## Replace Null Values by Mean Values

In [2]:
import pandas as pd
import numpy as np
df = pd.read_csv('../Grunddatein/Zwischendatein/CleanedDataComplete.csv')

### Seller Sterne

In [3]:
    # Select the rows where 'sellerName' does not contain 'amazon'
    no_amazon_df = df[~df['sellerName'].str.contains('amazon', case=False)]

    # Calculate the rounded value of 'seller_sterne'
    average_sterne = no_amazon_df['seller_sterne'].mean()
    print(average_sterne)
    # Round to the nearest 0.5 or full value
    rounded_sterne = round(average_sterne * 2) / 2
    print(rounded_sterne)

    # Replace the null values in 'seller_sterne' with the rounded value for non-amazon rows, and with 5.0 for amazon rows
    df.loc[df['seller_sterne'].isnull() & ~df['sellerName'].str.contains('amazon', case=False), 'seller_sterne'] = rounded_sterne
    df.loc[df['seller_sterne'].isnull() & df['sellerName'].str.contains('amazon', case=False), 'seller_sterne'] = 5.0

    # Check the distinct values for 'seller_sterne' after the replacement
    new_distinct_seller_sterne = df['seller_sterne'].unique()
    new_distinct_seller_sterne = np.sort(new_distinct_seller_sterne)
    print("Distinct values for seller_sterne after replacement:", [f"{value:.1f}" for value in new_distinct_seller_sterne])

4.3098022738892325
4.5
Distinct values for seller_sterne after replacement: ['1.0', '1.5', '2.0', '2.5', '3.0', '3.5', '4.0', '4.5', '5.0']


### Seller Bewertung

In [4]:
mean_score = round(df['sellerbewertung'].mean(), 2)
sd_score = round(df['sellerbewertung'].std(), 2)
df.loc[df['sellerbewertung'].isnull() & ~df['sellerName'].str.contains('amazon', case=False), 'sellerbewertung'] = mean_score

### FBA Delivery Price and Delivery Duration

In [None]:
sub_df = df[df['Fulfillment_type'] == 'FBA']
mean_price = round(sub_df['lieferpreis'].mean(), 2)
standard_deviation = round(sub_df['lieferpreis'].std(), 2)
mean_delivery_time = round(sub_df['date_diff'].mean(), 2)
delivery_time_sd = round(sub_df['date_diff'].std(), 2)
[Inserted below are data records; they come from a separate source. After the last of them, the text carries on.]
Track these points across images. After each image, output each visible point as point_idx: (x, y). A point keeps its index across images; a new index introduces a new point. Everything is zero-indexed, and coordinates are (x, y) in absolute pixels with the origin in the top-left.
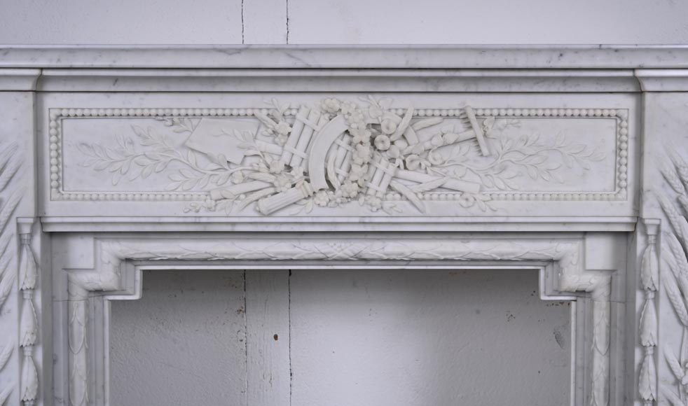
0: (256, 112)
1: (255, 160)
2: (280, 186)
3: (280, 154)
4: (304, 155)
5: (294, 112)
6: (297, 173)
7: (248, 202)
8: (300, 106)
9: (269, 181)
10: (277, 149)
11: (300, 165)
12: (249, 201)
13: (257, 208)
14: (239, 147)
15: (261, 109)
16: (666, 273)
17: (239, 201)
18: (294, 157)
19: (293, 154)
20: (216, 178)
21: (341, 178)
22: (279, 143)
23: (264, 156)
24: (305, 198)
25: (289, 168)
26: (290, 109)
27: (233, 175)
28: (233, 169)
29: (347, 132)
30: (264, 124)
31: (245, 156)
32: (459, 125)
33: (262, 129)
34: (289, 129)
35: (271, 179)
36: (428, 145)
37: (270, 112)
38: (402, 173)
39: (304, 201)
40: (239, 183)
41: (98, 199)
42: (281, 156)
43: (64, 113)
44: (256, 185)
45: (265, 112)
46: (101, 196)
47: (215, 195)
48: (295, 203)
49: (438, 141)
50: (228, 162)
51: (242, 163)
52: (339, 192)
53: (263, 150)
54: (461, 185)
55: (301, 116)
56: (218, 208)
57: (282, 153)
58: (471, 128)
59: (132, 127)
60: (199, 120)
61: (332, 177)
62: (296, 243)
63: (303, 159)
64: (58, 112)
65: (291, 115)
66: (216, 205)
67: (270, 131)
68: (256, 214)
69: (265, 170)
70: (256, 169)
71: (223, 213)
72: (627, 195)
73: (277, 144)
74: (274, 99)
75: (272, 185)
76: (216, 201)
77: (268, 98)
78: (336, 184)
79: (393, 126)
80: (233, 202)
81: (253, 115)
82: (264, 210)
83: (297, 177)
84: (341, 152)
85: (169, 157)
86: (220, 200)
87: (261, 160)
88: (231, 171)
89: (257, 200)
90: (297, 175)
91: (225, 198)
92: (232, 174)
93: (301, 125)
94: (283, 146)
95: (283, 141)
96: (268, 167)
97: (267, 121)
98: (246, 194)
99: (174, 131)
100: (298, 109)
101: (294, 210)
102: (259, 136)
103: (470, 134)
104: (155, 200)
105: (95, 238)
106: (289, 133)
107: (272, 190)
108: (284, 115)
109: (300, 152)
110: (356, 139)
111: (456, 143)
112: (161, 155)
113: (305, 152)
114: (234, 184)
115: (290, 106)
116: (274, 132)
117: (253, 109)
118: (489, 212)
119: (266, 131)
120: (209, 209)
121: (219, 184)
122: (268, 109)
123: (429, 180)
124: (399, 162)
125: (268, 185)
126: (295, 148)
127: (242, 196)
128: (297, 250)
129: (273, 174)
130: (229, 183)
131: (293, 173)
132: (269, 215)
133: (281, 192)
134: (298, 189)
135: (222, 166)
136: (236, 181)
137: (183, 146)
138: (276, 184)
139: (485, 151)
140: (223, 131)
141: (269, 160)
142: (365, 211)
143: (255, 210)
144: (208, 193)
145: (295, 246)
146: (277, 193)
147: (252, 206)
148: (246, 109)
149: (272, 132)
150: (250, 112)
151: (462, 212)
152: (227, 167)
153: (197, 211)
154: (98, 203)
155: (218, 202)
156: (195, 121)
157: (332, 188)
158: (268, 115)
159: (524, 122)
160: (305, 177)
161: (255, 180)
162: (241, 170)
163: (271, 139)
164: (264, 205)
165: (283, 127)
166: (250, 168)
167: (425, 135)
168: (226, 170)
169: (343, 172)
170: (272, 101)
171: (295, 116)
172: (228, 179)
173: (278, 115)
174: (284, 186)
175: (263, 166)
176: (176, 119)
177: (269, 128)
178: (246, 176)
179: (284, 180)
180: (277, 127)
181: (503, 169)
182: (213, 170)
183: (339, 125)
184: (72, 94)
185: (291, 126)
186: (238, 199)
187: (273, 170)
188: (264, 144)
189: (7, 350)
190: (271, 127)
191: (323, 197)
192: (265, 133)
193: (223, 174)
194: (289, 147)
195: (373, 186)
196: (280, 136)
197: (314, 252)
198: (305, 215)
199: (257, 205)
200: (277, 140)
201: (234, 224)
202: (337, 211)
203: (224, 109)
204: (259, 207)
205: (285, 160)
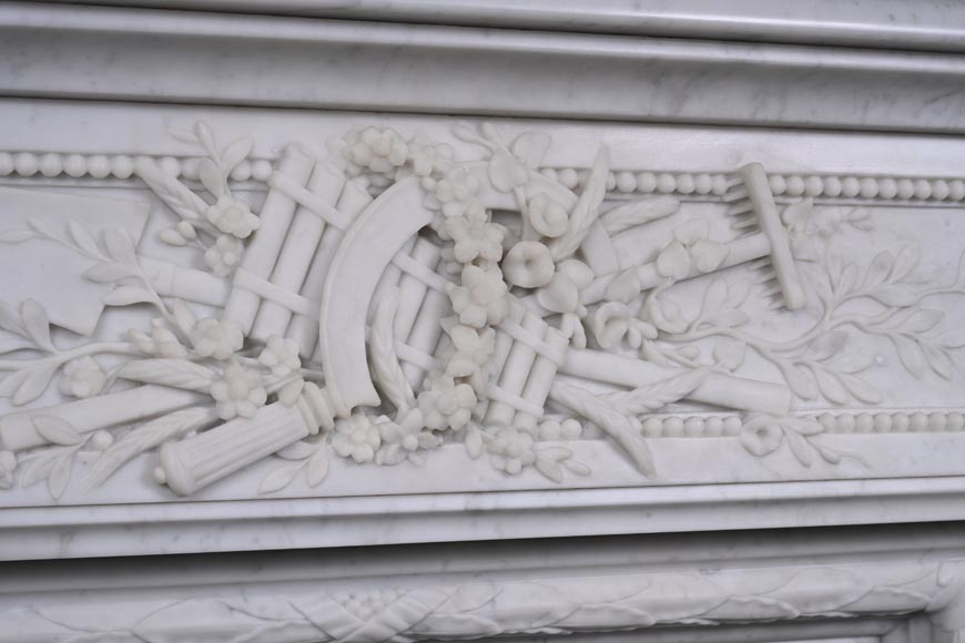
0: (146, 167)
1: (137, 322)
2: (233, 398)
3: (218, 300)
4: (300, 303)
5: (263, 170)
6: (283, 355)
7: (124, 455)
8: (284, 152)
9: (193, 384)
10: (212, 287)
11: (286, 335)
12: (131, 450)
13: (160, 474)
14: (90, 280)
15: (157, 158)
17: (96, 454)
18: (268, 309)
19: (262, 300)
20: (10, 381)
21: (413, 374)
22: (218, 267)
23: (170, 311)
24: (309, 438)
25: (250, 346)
26: (251, 160)
27: (67, 370)
28: (63, 350)
29: (426, 232)
30: (166, 205)
31: (107, 308)
33: (161, 223)
34: (252, 222)
35: (201, 377)
36: (647, 275)
37: (189, 169)
38: (584, 360)
39: (305, 448)
40: (90, 396)
42: (221, 308)
44: (148, 400)
45: (171, 167)
47: (18, 433)
48: (275, 455)
49: (673, 265)
50: (53, 327)
51: (96, 334)
52: (412, 416)
53: (166, 291)
54: (738, 393)
55: (288, 180)
56: (25, 476)
57: (229, 295)
58: (753, 229)
61: (387, 367)
62: (235, 599)
63: (293, 314)
65: (251, 179)
66: (18, 467)
67: (187, 228)
68: (151, 495)
69: (181, 350)
70: (149, 347)
71: (40, 495)
73: (209, 270)
74: (204, 131)
75: (205, 398)
76: (17, 452)
77: (183, 121)
78: (400, 391)
79: (558, 214)
80: (74, 455)
81: (133, 177)
82: (183, 479)
83: (282, 371)
84: (412, 294)
86: (29, 450)
87: (158, 322)
88: (61, 357)
89: (154, 449)
90: (281, 362)
91: (49, 445)
92: (61, 367)
93: (287, 209)
94: (230, 278)
95: (230, 258)
96: (186, 342)
97: (179, 197)
98: (112, 428)
100: (274, 163)
101: (274, 477)
102: (149, 246)
103: (755, 245)
106: (253, 233)
107: (201, 415)
108: (230, 180)
109: (285, 292)
111: (722, 269)
113: (300, 293)
114: (73, 397)
115: (251, 152)
116: (197, 230)
117: (133, 156)
118: (819, 468)
119: (175, 228)
121: (19, 399)
122: (181, 159)
123: (656, 378)
124: (572, 324)
125: (186, 399)
126: (270, 280)
127: (104, 438)
128: (238, 620)
129: (209, 360)
130: (51, 398)
131: (266, 357)
132: (194, 497)
133: (237, 416)
134: (288, 406)
135: (31, 339)
136: (78, 389)
138: (219, 391)
139: (795, 293)
140: (33, 228)
141: (185, 321)
142: (484, 473)
143: (149, 480)
145: (231, 609)
146: (220, 422)
147: (137, 467)
148: (111, 156)
149: (192, 233)
150: (123, 167)
151: (751, 470)
152: (44, 341)
155: (24, 457)
157: (386, 407)
158: (181, 177)
159: (881, 216)
160: (305, 371)
161: (140, 383)
162: (94, 354)
163: (186, 255)
164: (182, 462)
165: (234, 212)
166: (124, 347)
167: (634, 249)
168: (40, 352)
169: (418, 354)
170: (197, 131)
171: (264, 182)
172: (50, 381)
173: (215, 177)
174: (245, 399)
175: (168, 337)
177: (180, 218)
178: (112, 372)
179: (242, 381)
180: (213, 214)
181: (838, 344)
183: (405, 209)
185: (257, 213)
186: (89, 445)
187: (205, 347)
188: (168, 270)
190: (192, 214)
191: (364, 433)
192: (173, 236)
193: (33, 366)
194: (252, 276)
195: (507, 394)
196: (222, 240)
197: (292, 625)
199: (159, 463)
200: (211, 255)
201: (69, 531)
202: (401, 478)
203: (39, 154)
204: (165, 470)
205: (241, 311)
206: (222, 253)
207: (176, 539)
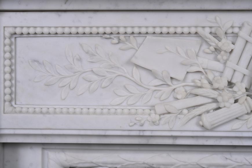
0: (200, 30)
1: (197, 76)
2: (224, 101)
3: (221, 70)
4: (246, 72)
5: (236, 30)
7: (191, 117)
8: (243, 24)
9: (212, 96)
10: (219, 66)
11: (242, 82)
12: (193, 116)
13: (201, 123)
14: (182, 64)
15: (203, 27)
17: (182, 116)
18: (236, 74)
19: (235, 71)
20: (159, 93)
22: (221, 60)
23: (206, 73)
24: (248, 114)
25: (230, 84)
26: (232, 27)
27: (175, 91)
28: (175, 85)
30: (206, 42)
31: (188, 72)
33: (205, 47)
34: (232, 46)
35: (214, 94)
37: (213, 30)
39: (247, 117)
40: (182, 99)
41: (48, 113)
42: (222, 72)
43: (18, 31)
44: (199, 101)
45: (208, 30)
46: (51, 110)
47: (160, 109)
48: (237, 118)
50: (172, 78)
51: (184, 80)
53: (205, 67)
55: (244, 34)
56: (162, 122)
57: (224, 69)
59: (81, 45)
60: (143, 38)
62: (228, 156)
63: (244, 75)
64: (12, 30)
65: (233, 33)
66: (160, 119)
67: (212, 48)
68: (199, 129)
69: (208, 86)
70: (199, 85)
71: (166, 127)
73: (219, 61)
74: (218, 19)
75: (215, 100)
76: (160, 115)
77: (211, 16)
80: (176, 117)
81: (196, 33)
82: (207, 125)
83: (240, 93)
85: (114, 73)
86: (164, 114)
87: (203, 77)
88: (174, 87)
89: (200, 115)
90: (239, 90)
91: (169, 113)
92: (174, 90)
93: (243, 42)
94: (225, 63)
95: (225, 58)
96: (210, 83)
97: (210, 39)
98: (188, 108)
99: (120, 49)
100: (240, 28)
101: (236, 125)
102: (201, 53)
104: (102, 114)
105: (43, 149)
106: (232, 50)
107: (214, 105)
108: (226, 33)
109: (242, 68)
112: (107, 71)
113: (247, 69)
114: (177, 99)
115: (232, 25)
116: (215, 49)
117: (196, 27)
119: (209, 48)
120: (154, 123)
121: (162, 99)
122: (211, 27)
125: (210, 100)
126: (237, 64)
127: (185, 111)
128: (228, 162)
129: (216, 89)
130: (171, 99)
131: (235, 88)
132: (212, 130)
133: (225, 107)
134: (241, 104)
135: (165, 82)
136: (179, 97)
137: (130, 63)
138: (219, 99)
140: (167, 49)
141: (211, 76)
143: (198, 124)
144: (153, 108)
145: (227, 159)
146: (219, 108)
147: (195, 121)
148: (189, 27)
149: (214, 50)
150: (193, 30)
152: (169, 83)
153: (142, 125)
154: (48, 116)
155: (162, 116)
156: (140, 40)
158: (211, 33)
160: (247, 93)
161: (197, 95)
162: (183, 86)
163: (212, 56)
164: (208, 120)
165: (226, 44)
166: (192, 84)
168: (168, 85)
170: (215, 19)
171: (237, 34)
172: (171, 94)
173: (221, 33)
174: (227, 102)
175: (205, 82)
176: (122, 37)
177: (210, 46)
178: (188, 92)
179: (227, 96)
180: (220, 44)
182: (156, 86)
184: (25, 13)
185: (233, 44)
186: (181, 113)
187: (216, 85)
188: (206, 61)
190: (214, 44)
192: (208, 51)
193: (165, 89)
196: (222, 52)
197: (245, 164)
198: (246, 129)
199: (201, 120)
200: (219, 57)
201: (175, 137)
203: (168, 27)
204: (202, 122)
205: (228, 75)
206: (222, 56)
207: (207, 141)
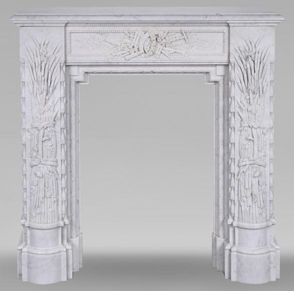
1: (124, 45)
6: (136, 48)
7: (122, 57)
8: (137, 30)
10: (130, 42)
11: (137, 46)
13: (125, 58)
14: (120, 41)
15: (126, 30)
16: (236, 76)
18: (135, 44)
21: (148, 50)
23: (127, 44)
25: (133, 47)
27: (118, 49)
28: (118, 47)
29: (149, 37)
30: (126, 34)
31: (121, 44)
32: (180, 35)
35: (129, 50)
36: (172, 40)
38: (165, 48)
39: (138, 56)
40: (120, 51)
41: (81, 56)
43: (72, 31)
44: (125, 52)
47: (114, 55)
48: (135, 57)
49: (174, 39)
50: (117, 45)
51: (121, 46)
52: (147, 54)
53: (126, 42)
54: (181, 52)
55: (137, 33)
56: (114, 58)
57: (132, 43)
58: (183, 35)
59: (91, 36)
61: (145, 49)
62: (135, 68)
64: (70, 31)
65: (134, 32)
68: (125, 60)
69: (127, 47)
70: (125, 47)
71: (116, 60)
72: (226, 54)
75: (129, 52)
78: (146, 51)
79: (162, 35)
80: (118, 57)
81: (124, 32)
82: (127, 59)
83: (136, 50)
84: (148, 42)
85: (100, 44)
89: (125, 56)
91: (116, 56)
93: (137, 35)
94: (132, 41)
98: (122, 54)
99: (102, 37)
101: (135, 59)
102: (125, 38)
103: (183, 37)
104: (97, 56)
105: (78, 66)
106: (134, 37)
109: (137, 43)
110: (152, 39)
111: (179, 40)
112: (98, 43)
114: (118, 51)
115: (134, 30)
117: (123, 30)
118: (188, 59)
120: (112, 59)
121: (114, 51)
122: (128, 30)
123: (172, 50)
124: (164, 45)
128: (135, 70)
132: (128, 60)
133: (132, 54)
134: (136, 53)
135: (115, 46)
137: (104, 40)
139: (187, 42)
140: (115, 36)
142: (155, 59)
144: (111, 54)
146: (130, 54)
149: (129, 37)
151: (181, 59)
153: (108, 59)
156: (108, 34)
157: (145, 53)
158: (128, 32)
159: (198, 34)
160: (138, 50)
161: (124, 50)
162: (120, 48)
164: (127, 57)
165: (132, 35)
166: (123, 47)
167: (171, 37)
169: (148, 48)
170: (129, 28)
173: (131, 32)
176: (102, 33)
178: (122, 49)
179: (132, 51)
180: (130, 35)
181: (192, 47)
182: (112, 48)
183: (147, 35)
184: (74, 26)
185: (134, 35)
186: (120, 56)
187: (129, 47)
188: (127, 40)
189: (57, 99)
191: (143, 55)
192: (127, 37)
193: (115, 49)
194: (134, 41)
195: (157, 52)
197: (140, 70)
198: (138, 60)
201: (118, 63)
202: (147, 59)
203: (116, 30)
205: (133, 45)
206: (131, 39)
207: (127, 63)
print(f"Mean Delivery Price: {mean_price}")
print(f"Standard Deviation: {standard_deviation}")

df.loc[(df['date_diff'].isnull()) & (df['fulfilment_type'] == 'FBA'), 'lieferpreis'] = mean_price
df.loc[(df['date_diff'].isnull()) & (df['fulfilment_type'] == 'FBA'), 'date_diff'] = mean_delivery_time

### FBM Delivery Price and Delivery Duration

In [None]:
sub_df = df[df['Fulfillment_type'] == 'FBM']
mean_price = round(sub_df['lieferpreis'].mean(), 2)
standard_deviation = round(sub_df['lieferpreis'].std(), 2)
mean_delivery_time = round(sub_df['date_diff'].mean(), 2)
delivery_time_sd = round(sub_df['date_diff'].std(), 2)
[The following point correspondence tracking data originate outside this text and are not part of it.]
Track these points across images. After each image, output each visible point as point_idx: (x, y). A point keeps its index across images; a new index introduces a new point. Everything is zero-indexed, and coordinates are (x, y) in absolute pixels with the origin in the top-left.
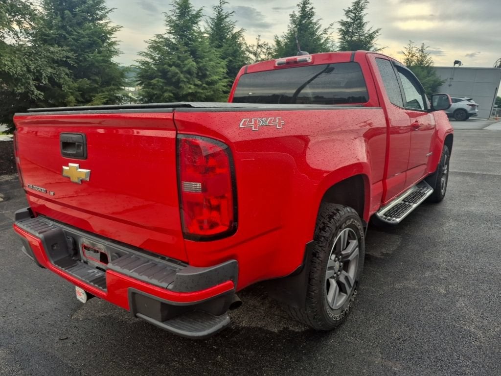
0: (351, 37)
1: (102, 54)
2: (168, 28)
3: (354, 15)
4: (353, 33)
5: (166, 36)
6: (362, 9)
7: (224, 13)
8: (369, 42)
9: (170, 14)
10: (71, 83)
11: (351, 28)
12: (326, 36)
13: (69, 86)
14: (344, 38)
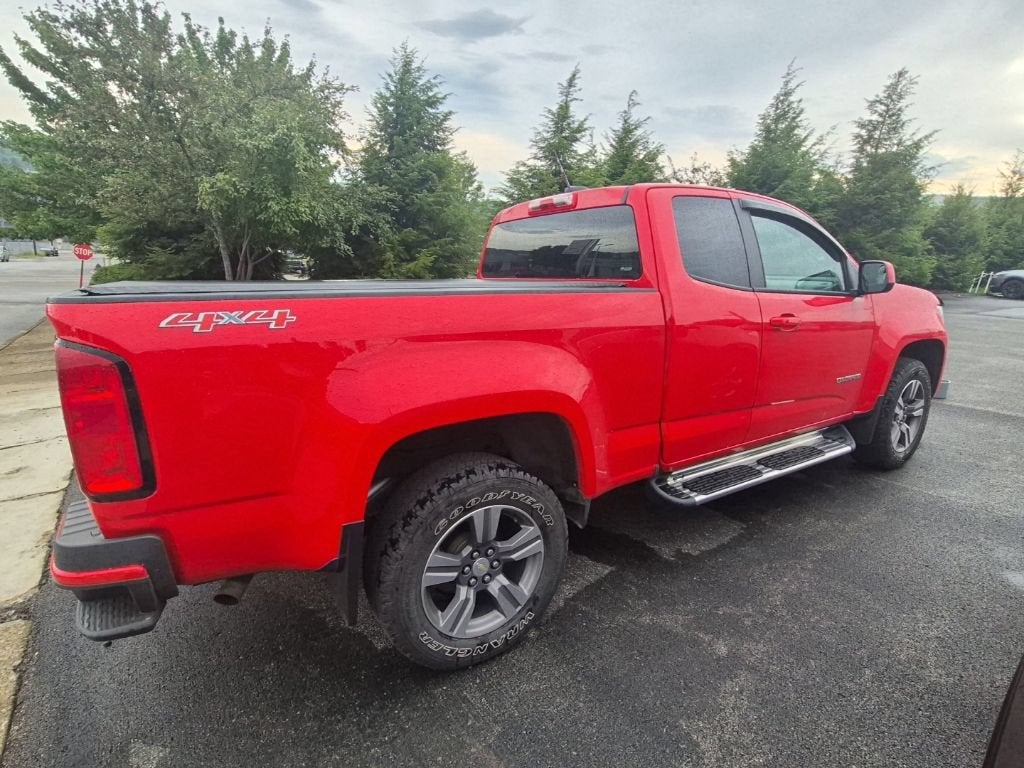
0: (877, 148)
1: (435, 194)
2: (535, 150)
3: (883, 108)
4: (879, 141)
5: (531, 162)
6: (901, 97)
7: (633, 120)
8: (914, 157)
9: (541, 129)
10: (390, 234)
11: (878, 132)
12: (822, 148)
13: (387, 238)
14: (861, 150)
print(f"Mean Delivery Price: {mean_price}")
print(f"Standard Deviation: {standard_deviation}")

df.loc[(df['date_diff'].isnull()) & (df['fulfilment_type'] == 'FBM'), 'lieferpreis'] = mean_price
df.loc[(df['date_diff'].isnull()) & (df['fulfilment_type'] == 'FBM'), 'date_diff'] = mean_delivery_time

In [None]:
## Overwrite File
df.to_csv('../Grunddatein/Zwischendatein/CleanedDataComplete.csv', index=False)